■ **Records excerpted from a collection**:
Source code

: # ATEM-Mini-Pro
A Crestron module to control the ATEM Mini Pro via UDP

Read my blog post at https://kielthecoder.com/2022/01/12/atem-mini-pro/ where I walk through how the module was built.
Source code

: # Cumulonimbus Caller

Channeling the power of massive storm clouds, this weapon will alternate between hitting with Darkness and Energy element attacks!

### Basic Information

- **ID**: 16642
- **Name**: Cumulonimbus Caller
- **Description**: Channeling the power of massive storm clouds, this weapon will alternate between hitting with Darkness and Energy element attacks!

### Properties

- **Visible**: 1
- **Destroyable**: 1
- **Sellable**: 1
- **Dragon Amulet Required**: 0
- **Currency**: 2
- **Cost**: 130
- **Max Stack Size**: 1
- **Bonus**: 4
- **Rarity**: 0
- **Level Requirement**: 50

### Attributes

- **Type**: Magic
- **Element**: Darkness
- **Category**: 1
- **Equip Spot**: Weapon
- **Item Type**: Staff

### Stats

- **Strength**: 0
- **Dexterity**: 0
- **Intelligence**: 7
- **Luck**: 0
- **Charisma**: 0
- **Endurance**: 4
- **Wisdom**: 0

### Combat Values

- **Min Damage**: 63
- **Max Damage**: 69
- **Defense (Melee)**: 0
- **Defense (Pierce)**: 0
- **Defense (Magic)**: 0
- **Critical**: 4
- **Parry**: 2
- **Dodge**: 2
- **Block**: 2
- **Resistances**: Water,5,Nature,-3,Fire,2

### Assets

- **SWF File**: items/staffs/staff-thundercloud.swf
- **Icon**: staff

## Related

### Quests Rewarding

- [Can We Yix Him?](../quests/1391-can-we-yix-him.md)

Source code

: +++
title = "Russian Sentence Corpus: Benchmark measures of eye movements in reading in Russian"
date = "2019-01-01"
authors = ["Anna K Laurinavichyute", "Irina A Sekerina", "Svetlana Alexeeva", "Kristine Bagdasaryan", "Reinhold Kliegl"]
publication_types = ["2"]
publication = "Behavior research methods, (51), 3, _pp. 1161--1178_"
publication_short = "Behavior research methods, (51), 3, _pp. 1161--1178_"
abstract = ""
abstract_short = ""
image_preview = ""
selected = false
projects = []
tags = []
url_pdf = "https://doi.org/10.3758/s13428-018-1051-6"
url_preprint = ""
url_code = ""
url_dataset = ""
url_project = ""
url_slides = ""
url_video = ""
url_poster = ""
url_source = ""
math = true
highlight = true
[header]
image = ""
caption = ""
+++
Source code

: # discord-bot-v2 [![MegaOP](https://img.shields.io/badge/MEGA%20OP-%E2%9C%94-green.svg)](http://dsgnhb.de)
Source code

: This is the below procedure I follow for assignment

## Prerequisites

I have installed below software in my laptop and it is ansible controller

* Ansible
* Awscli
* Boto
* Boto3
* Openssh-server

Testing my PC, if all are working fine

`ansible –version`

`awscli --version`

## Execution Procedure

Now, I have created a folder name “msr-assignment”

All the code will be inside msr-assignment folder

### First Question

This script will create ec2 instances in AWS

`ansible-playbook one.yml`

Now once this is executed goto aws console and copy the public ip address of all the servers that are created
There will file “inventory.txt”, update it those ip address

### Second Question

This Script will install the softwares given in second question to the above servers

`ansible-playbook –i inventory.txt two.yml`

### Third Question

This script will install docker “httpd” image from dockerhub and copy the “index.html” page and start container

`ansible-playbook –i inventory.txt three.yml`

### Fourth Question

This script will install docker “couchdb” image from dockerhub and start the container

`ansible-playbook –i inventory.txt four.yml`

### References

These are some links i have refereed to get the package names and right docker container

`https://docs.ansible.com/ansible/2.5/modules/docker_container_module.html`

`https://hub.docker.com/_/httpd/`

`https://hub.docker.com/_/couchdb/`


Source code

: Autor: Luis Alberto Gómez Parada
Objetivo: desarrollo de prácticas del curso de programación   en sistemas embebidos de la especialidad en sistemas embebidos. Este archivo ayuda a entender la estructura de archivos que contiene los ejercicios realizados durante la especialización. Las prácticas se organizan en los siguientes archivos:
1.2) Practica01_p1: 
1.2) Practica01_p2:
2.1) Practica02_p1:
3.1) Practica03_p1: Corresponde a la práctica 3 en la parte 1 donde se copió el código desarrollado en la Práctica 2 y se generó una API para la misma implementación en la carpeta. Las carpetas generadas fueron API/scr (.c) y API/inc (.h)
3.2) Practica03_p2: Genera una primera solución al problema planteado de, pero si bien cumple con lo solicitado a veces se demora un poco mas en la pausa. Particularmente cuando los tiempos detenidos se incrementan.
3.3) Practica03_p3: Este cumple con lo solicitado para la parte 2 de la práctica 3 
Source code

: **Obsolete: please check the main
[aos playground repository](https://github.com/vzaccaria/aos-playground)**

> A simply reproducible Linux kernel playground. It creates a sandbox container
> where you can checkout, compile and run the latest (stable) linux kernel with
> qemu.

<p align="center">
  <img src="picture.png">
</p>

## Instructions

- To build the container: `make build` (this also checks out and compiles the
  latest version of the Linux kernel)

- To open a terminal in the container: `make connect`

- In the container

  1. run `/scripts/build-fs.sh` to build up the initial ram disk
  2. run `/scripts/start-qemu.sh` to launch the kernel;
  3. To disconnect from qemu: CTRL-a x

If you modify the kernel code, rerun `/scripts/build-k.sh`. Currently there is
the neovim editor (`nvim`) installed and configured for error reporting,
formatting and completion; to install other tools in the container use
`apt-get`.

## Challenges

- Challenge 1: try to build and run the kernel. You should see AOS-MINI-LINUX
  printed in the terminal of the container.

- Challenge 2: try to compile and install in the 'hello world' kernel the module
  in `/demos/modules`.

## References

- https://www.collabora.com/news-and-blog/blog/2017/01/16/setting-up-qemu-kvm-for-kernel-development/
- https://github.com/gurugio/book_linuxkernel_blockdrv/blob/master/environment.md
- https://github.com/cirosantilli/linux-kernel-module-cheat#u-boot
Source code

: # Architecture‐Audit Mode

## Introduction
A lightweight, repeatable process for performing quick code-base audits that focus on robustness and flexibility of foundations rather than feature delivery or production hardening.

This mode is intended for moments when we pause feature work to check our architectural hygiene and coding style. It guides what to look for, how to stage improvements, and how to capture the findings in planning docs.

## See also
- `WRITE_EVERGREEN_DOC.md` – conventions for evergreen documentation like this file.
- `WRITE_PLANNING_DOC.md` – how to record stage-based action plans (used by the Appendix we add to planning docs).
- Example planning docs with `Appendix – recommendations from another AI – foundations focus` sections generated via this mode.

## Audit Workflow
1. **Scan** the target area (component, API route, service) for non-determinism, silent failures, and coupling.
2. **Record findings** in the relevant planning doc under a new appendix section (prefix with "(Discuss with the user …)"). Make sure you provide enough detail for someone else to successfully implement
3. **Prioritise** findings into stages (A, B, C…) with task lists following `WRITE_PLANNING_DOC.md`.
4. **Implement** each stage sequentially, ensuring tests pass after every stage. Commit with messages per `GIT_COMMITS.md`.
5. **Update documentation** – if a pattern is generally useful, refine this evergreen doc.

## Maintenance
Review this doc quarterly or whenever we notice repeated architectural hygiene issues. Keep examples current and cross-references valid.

■ **Work instruction**:
Retype every one of the lines above, reproducing each character without alteration.

■ **Answer to this task**:
Source code

: # ATEM-Mini-Pro
A Crestron module to control the ATEM Mini Pro via UDP

Read my blog post at https://kielthecoder.com/2022/01/12/atem-mini-pro/ where I walk through how the module was built.
Source code

: # Cumulonimbus Caller

Channeling the power of massive storm clouds, this weapon will alternate between hitting with Darkness and Energy element attacks!

### Basic Information

- **ID**: 16642
- **Name**: Cumulonimbus Caller
- **Description**: Channeling the power of massive storm clouds, this weapon will alternate between hitting with Darkness and Energy element attacks!

### Properties

- **Visible**: 1
- **Destroyable**: 1
- **Sellable**: 1
- **Dragon Amulet Required**: 0
- **Currency**: 2
- **Cost**: 130
- **Max Stack Size**: 1
- **Bonus**: 4
- **Rarity**: 0
- **Level Requirement**: 50

### Attributes

- **Type**: Magic
- **Element**: Darkness
- **Category**: 1
- **Equip Spot**: Weapon
- **Item Type**: Staff

### Stats

- **Strength**: 0
- **Dexterity**: 0
- **Intelligence**: 7
- **Luck**: 0
- **Charisma**: 0
- **Endurance**: 4
- **Wisdom**: 0

### Combat Values

- **Min Damage**: 63
- **Max Damage**: 69
- **Defense (Melee)**: 0
- **Defense (Pierce)**: 0
- **Defense (Magic)**: 0
- **Critical**: 4
- **Parry**: 2
- **Dodge**: 2
- **Block**: 2
- **Resistances**: Water,5,Nature,-3,Fire,2

### Assets

- **SWF File**: items/staffs/staff-thundercloud.swf
- **Icon**: staff

## Related

### Quests Rewarding

- [Can We Yix Him?](../quests/1391-can-we-yix-him.md)

Source code

: +++
title = "Russian Sentence Corpus: Benchmark measures of eye movements in reading in Russian"
date = "2019-01-01"
authors = ["Anna K Laurinavichyute", "Irina A Sekerina", "Svetlana Alexeeva", "Kristine Bagdasaryan", "Reinhold Kliegl"]
publication_types = ["2"]
publication = "Behavior research methods, (51), 3, _pp. 1161--1178_"
publication_short = "Behavior research methods, (51), 3, _pp. 1161--1178_"
abstract = ""
abstract_short = ""
image_preview = ""
selected = false
projects = []
tags = []
url_pdf = "https://doi.org/10.3758/s13428-018-1051-6"
url_preprint = ""
url_code = ""
url_dataset = ""
url_project = ""
url_slides = ""
url_video = ""
url_poster = ""
url_source = ""
math = true
highlight = true
[header]
image = ""
caption = ""
+++
Source code

: # discord-bot-v2 [![MegaOP](https://img.shields.io/badge/MEGA%20OP-%E2%9C%94-green.svg)](http://dsgnhb.de)
Source code

: This is the below procedure I follow for assignment

## Prerequisites

I have installed below software in my laptop and it is ansible controller

* Ansible
* Awscli
* Boto
* Boto3
* Openssh-server

Testing my PC, if all are working fine

`ansible –version`

`awscli --version`

## Execution Procedure

Now, I have created a folder name “msr-assignment”

All the code will be inside msr-assignment folder

### First Question

This script will create ec2 instances in AWS

`ansible-playbook one.yml`

Now once this is executed goto aws console and copy the public ip address of all the servers that are created
There will file “inventory.txt”, update it those ip address

### Second Question

This Script will install the softwares given in second question to the above servers

`ansible-playbook –i inventory.txt two.yml`

### Third Question

This script will install docker “httpd” image from dockerhub and copy the “index.html” page and start container

`ansible-playbook –i inventory.txt three.yml`

### Fourth Question

This script will install docker “couchdb” image from dockerhub and start the container

`ansible-playbook –i inventory.txt four.yml`

### References

These are some links i have refereed to get the package names and right docker container

`https://docs.ansible.com/ansible/2.5/modules/docker_container_module.html`

`https://hub.docker.com/_/httpd/`

`https://hub.docker.com/_/couchdb/`


Source code

: Autor: Luis Alberto Gómez Parada
Objetivo: desarrollo de prácticas del curso de programación   en sistemas embebidos de la especialidad en sistemas embebidos. Este archivo ayuda a entender la estructura de archivos que contiene los ejercicios realizados durante la especialización. Las prácticas se organizan en los siguientes archivos:
1.2) Practica01_p1: 
1.2) Practica01_p2:
2.1) Practica02_p1:
3.1) Practica03_p1: Corresponde a la práctica 3 en la parte 1 donde se copió el código desarrollado en la Práctica 2 y se generó una API para la misma implementación en la carpeta. Las carpetas generadas fueron API/scr (.c) y API/inc (.h)
3.2) Practica03_p2: Genera una primera solución al problema planteado de, pero si bien cumple con lo solicitado a veces se demora un poco mas en la pausa. Particularmente cuando los tiempos detenidos se incrementan.
3.3) Practica03_p3: Este cumple con lo solicitado para la parte 2 de la práctica 3 
Source code

: **Obsolete: please check the main
[aos playground repository](https://github.com/vzaccaria/aos-playground)**

> A simply reproducible Linux kernel playground. It creates a sandbox container
> where you can checkout, compile and run the latest (stable) linux kernel with
> qemu.

<p align="center">
  <img src="picture.png">
</p>

## Instructions

- To build the container: `make build` (this also checks out and compiles the
  latest version of the Linux kernel)

- To open a terminal in the container: `make connect`

- In the container

  1. run `/scripts/build-fs.sh` to build up the initial ram disk
  2. run `/scripts/start-qemu.sh` to launch the kernel;
  3. To disconnect from qemu: CTRL-a x

If you modify the kernel code, rerun `/scripts/build-k.sh`. Currently there is
the neovim editor (`nvim`) installed and configured for error reporting,
formatting and completion; to install other tools in the container use
`apt-get`.

## Challenges

- Challenge 1: try to build and run the kernel. You should see AOS-MINI-LINUX
  printed in the terminal of the container.

- Challenge 2: try to compile and install in the 'hello world' kernel the module
  in `/demos/modules`.

## References

- https://www.collabora.com/news-and-blog/blog/2017/01/16/setting-up-qemu-kvm-for-kernel-development/
- https://github.com/gurugio/book_linuxkernel_blockdrv/blob/master/environment.md
- https://github.com/cirosantilli/linux-kernel-module-cheat#u-boot
Source code

: # Architecture‐Audit Mode

## Introduction
A lightweight, repeatable process for performing quick code-base audits that focus on robustness and flexibility of foundations rather than feature delivery or production hardening.

This mode is intended for moments when we pause feature work to check our architectural hygiene and coding style. It guides what to look for, how to stage improvements, and how to capture the findings in planning docs.

## See also
- `WRITE_EVERGREEN_DOC.md` – conventions for evergreen documentation like this file.
- `WRITE_PLANNING_DOC.md` – how to record stage-based action plans (used by the Appendix we add to planning docs).
- Example planning docs with `Appendix – recommendations from another AI – foundations focus` sections generated via this mode.

## Audit Workflow
1. **Scan** the target area (component, API route, service) for non-determinism, silent failures, and coupling.
2. **Record findings** in the relevant planning doc under a new appendix section (prefix with "(Discuss with the user …)"). Make sure you provide enough detail for someone else to successfully implement
3. **Prioritise** findings into stages (A, B, C…) with task lists following `WRITE_PLANNING_DOC.md`.
4. **Implement** each stage sequentially, ensuring tests pass after every stage. Commit with messages per `GIT_COMMITS.md`.
5. **Update documentation** – if a pattern is generally useful, refine this evergreen doc.

## Maintenance
Review this doc quarterly or whenever we notice repeated architectural hygiene issues. Keep examples current and cross-references valid.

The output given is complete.